In what circumstances will an attorney have to produce time records in order to recover attorney fees?

California, United States of America


The following excerpt is from Trealoff v. Forest River, Inc., E048818, Super.Ct.No. SCVSS96372 (Cal. App. 2011):

"To enable the trial court to determine whether attorney fees should be awarded and in what amount, an attorney should present '(1) evidence, documentary and oral, of the services actually performed; and (2) expert opinion, by [the applicant] and other lawyers, as to what would be a reasonable fee for such services.' [Citations.] 'In many cases the trial court will be aware of the nature and extent of the attorney's services from its observation of the trial proceedings and the pretrial and discovery proceedings reflected in the file.' [Citation.] However, in the absence of such crucial information as the number of hours worked, billing rates, types of issues dealt with and appearances made on the client's behalf, the trial court is placed in the position of simply guessing at the actual value of the attorney's services.

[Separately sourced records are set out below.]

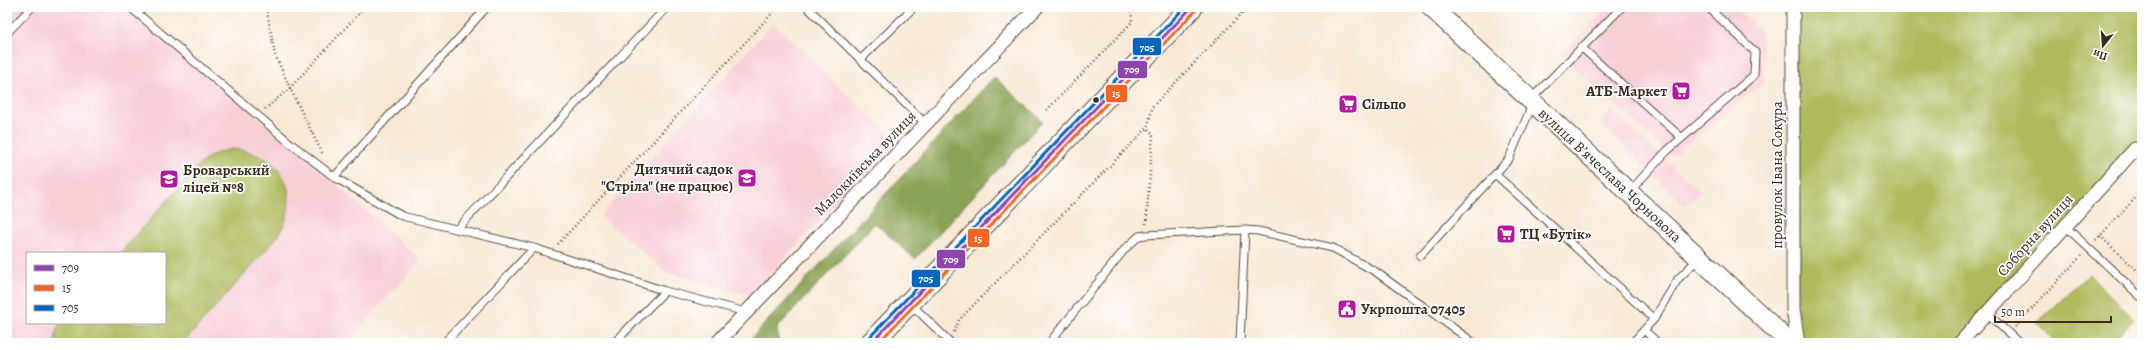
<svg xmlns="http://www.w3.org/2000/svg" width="2149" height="350" viewBox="0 0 2149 350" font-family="Alegreya,serif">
<rect width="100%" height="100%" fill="#fff"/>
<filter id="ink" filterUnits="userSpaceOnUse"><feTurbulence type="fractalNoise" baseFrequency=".025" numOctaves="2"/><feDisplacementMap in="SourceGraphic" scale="8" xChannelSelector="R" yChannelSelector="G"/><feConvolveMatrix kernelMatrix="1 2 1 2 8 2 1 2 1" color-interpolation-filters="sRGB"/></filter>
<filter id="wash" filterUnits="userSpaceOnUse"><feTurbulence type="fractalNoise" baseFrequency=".012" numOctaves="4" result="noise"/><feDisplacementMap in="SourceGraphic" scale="16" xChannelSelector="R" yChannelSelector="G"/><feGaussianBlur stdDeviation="0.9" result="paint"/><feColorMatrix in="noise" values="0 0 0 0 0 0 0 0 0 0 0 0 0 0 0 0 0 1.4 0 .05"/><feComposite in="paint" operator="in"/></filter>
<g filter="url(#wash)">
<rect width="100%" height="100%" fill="#f7e8d4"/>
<!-- built -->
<path fill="#f7cfd5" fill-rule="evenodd" d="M7,7H130L290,143L421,260L346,343H7ZM27,253H165V323H27Z
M1608,7H1735L1762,33L1764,83L1672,156L1560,55Z
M773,23L895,140L750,295L667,273L600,216Z
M1611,110L1701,192L1685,206L1601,124Z"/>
<!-- green -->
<path fill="#aeba5c" stroke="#74723d" d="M1793,7H2142V150H2134L1960,343H1798Z
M231,149C282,153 303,190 279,235L183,343H55L56,333L60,323H165V253H120L200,164L214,154Z
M2089,274L2134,319L2111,343H2058L2037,323Z"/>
<!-- forest -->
<path fill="#8aa254" stroke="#626639" d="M994,77L1043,121L915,259L875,223L777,328L779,343H747Z"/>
</g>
<g filter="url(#ink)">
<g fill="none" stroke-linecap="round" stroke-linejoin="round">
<defs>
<path id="lane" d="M130,7L290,143L334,177L402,216L534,248L665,291L746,312
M807,7L925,123
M7,33L32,7
M1581,47L1682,138
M860,60L914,7
M1531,99L1622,7
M1495,174L1654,319
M334,177L487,7
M1630,191L1667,151L1754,75L1755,52L1708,7
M2065,226L2142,298
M457,229L667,7
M1420,256L1509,159L1533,103
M911,304L951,343
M1987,313L2019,343
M444,343L534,248
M614,343L665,291
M1049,343L1125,249L1139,236L1145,235L1245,230L1258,231L1333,248L1376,272L1474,343
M1240,343L1245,230
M1632,343L1644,330
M1658,343L1644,330L1654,319L1678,279L1698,259"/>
<path id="street" d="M1793,7V309L1798,343
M717,343L1037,7
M1960,343L2135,149"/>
<path id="secondary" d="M1431,7L1790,343"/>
<path id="primary" d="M871,343L1192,7"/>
</defs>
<!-- lane casing -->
<use href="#lane" stroke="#574639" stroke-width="9"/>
<!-- street casing -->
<use href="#street" stroke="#574639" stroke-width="15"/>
<!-- secondary casing -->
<use href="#secondary" stroke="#574639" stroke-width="21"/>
<!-- primary casing -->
<use href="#primary" stroke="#574639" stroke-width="23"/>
<!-- path -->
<path stroke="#574639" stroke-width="2.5" stroke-dasharray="1 3" stroke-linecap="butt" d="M265,109L290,88L275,55L266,7
M1047,110L1132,22L1131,7
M322,153L290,88L365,7
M1146,224L1153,134L1147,128
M2100,236L2142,275
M2096,240L2142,191
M558,244L778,7
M2015,327L2081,256
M954,332L959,320L1147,128L1153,106L1248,7"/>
<!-- lane -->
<use href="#lane" stroke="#fff" stroke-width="7"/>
<!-- street -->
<use href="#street" stroke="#fff" stroke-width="13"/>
<!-- secondary -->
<use href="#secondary" stroke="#fff" stroke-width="19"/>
<!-- primary -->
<use href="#primary" stroke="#fff" stroke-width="21"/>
<defs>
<path id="bus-1" d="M871,343L1192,7"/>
<path id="bus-2" d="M878,343L1196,10"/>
<path id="bus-3" d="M867,340L1185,7"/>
</defs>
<!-- bus-1 casing -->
<use href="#bus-1" stroke="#fff" stroke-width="6"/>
<!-- bus-2 casing -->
<use href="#bus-2" stroke="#fff" stroke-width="6"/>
<!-- bus-3 casing -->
<use href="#bus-3" stroke="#fff" stroke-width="6"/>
<!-- bus-1 -->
<use href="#bus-1" stroke="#8e44ad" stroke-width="3"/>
<!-- bus-2 -->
<use href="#bus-2" stroke="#f26522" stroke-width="3"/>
<!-- bus-3 -->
<use href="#bus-3" stroke="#0065bd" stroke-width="3"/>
</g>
</g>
<!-- icons -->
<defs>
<symbol id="supermarket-square" viewBox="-11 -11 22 22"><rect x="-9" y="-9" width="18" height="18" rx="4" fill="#b5179e" stroke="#fff"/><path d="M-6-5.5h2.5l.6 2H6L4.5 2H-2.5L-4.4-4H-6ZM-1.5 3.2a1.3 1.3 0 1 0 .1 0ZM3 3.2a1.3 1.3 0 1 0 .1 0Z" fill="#fff"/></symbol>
<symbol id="school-square" viewBox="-11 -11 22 22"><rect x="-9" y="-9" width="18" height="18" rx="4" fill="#b5179e" stroke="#fff"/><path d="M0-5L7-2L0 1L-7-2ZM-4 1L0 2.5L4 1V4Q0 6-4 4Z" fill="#fff"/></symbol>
<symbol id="civic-square" viewBox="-11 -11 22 22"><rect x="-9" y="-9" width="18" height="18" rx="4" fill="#b5179e" stroke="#fff"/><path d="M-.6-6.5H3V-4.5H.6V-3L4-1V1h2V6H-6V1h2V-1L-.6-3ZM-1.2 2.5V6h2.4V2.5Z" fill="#fff"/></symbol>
</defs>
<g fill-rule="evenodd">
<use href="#supermarket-square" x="1670" y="80" width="22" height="22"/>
<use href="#supermarket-square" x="1337" y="93" width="22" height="22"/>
<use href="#school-square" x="736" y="167" width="22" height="22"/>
<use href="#school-square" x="158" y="168" width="22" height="22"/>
<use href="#supermarket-square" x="1495" y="223" width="22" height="22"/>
<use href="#civic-square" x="1336" y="298" width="22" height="22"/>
</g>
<!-- markers -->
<circle fill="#3b2a1e" stroke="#fff" stroke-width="1.5" cx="1096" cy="100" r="3.5"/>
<g text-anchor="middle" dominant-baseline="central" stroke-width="3.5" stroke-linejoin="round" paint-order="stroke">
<!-- poi labels -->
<g font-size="15" font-weight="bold" fill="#3b2a1e" stroke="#fff" text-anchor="start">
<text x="1667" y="91" text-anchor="end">АТБ-Маркет</text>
<text x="1362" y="104">Сільпо</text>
<text x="733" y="169" text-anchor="end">Дитячий садок<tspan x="733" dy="17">"Стріла" (не працює)</tspan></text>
<text x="183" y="170">Броварський<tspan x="183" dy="17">ліцей №8</tspan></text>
<text x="1520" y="234">ТЦ «Бутік»</text>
<text x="1361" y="309">Укрпошта 07405</text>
</g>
<!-- street labels -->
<g font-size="15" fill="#3b2a1e" stroke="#fff">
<text transform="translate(865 163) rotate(-46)">Малокиївська вулиця</text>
<text transform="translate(1610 175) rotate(43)">вулиця Вʼячеслава Чорновола</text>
<text transform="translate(1777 175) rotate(-90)">провулок Івана Сокура</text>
<text transform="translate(2035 235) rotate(-48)">Соборна вулиця</text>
</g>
</g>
<g stroke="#fff" stroke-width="1.5">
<rect x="1132" y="37" width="30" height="19" rx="4" fill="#0065bd"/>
<rect x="1117" y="60" width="31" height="19" rx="4" fill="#8e44ad"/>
<rect x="1105" y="84" width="23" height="19" rx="4" fill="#f26522"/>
<rect x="967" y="228" width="23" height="20" rx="4" fill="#f26522"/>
<rect x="936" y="249" width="30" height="20" rx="4" fill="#8e44ad"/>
<rect x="911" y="269" width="30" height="19" rx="4" fill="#0065bd"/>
</g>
<g font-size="11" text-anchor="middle" font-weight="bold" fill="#fff">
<text x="1147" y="51">705</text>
<text x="1132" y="73">709</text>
<text x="1116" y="97">15</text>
<text x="978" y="242">15</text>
<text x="951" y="263">709</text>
<text x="926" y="282">705</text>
</g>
<!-- margin -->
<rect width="2149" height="350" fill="none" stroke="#fff" stroke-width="24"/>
<!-- legend -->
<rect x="26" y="252" width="140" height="72" fill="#ffffff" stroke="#b1aaa5"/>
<rect x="34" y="265" width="20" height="6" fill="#8e44ad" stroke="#b1aaa5"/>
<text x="62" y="272" font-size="12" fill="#3b2a1e">709</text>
<rect x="34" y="285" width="20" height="6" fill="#f26522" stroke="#b1aaa5"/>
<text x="62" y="292" font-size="12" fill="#3b2a1e">15</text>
<rect x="34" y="305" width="20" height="6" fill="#0065bd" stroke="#b1aaa5"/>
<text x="62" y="312" font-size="12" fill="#3b2a1e">705</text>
<!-- north arrow -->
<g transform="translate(2103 46) rotate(197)" stroke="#ffffff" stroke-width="3" paint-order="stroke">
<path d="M0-3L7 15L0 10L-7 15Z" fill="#3b2a1e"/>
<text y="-6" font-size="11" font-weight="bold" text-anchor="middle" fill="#3b2a1e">Пн</text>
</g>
<!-- scale -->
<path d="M1995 316v6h116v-6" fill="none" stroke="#3b2a1e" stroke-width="2"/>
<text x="2001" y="316" font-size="12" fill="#3b2a1e" stroke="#ffffff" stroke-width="3" paint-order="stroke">50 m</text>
</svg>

That practice is unacceptable and cannot be the basis for an award of fees. [] . . . [] In California, an attorney need not submit contemporaneous time records in order to recover attorney fees, although an attorney's failure to keep books of account and other records has been found to be a basis for disciplinary action. [Citation.] Testimony of an attorney as to the number of hours worked on a particular case is sufficient evidence to support an award of attorney fees, even in the absence of detailed time records. [Citations.]" (Martino v. Denevi (1986) 182 Cal.App.3d 553, 558-559.)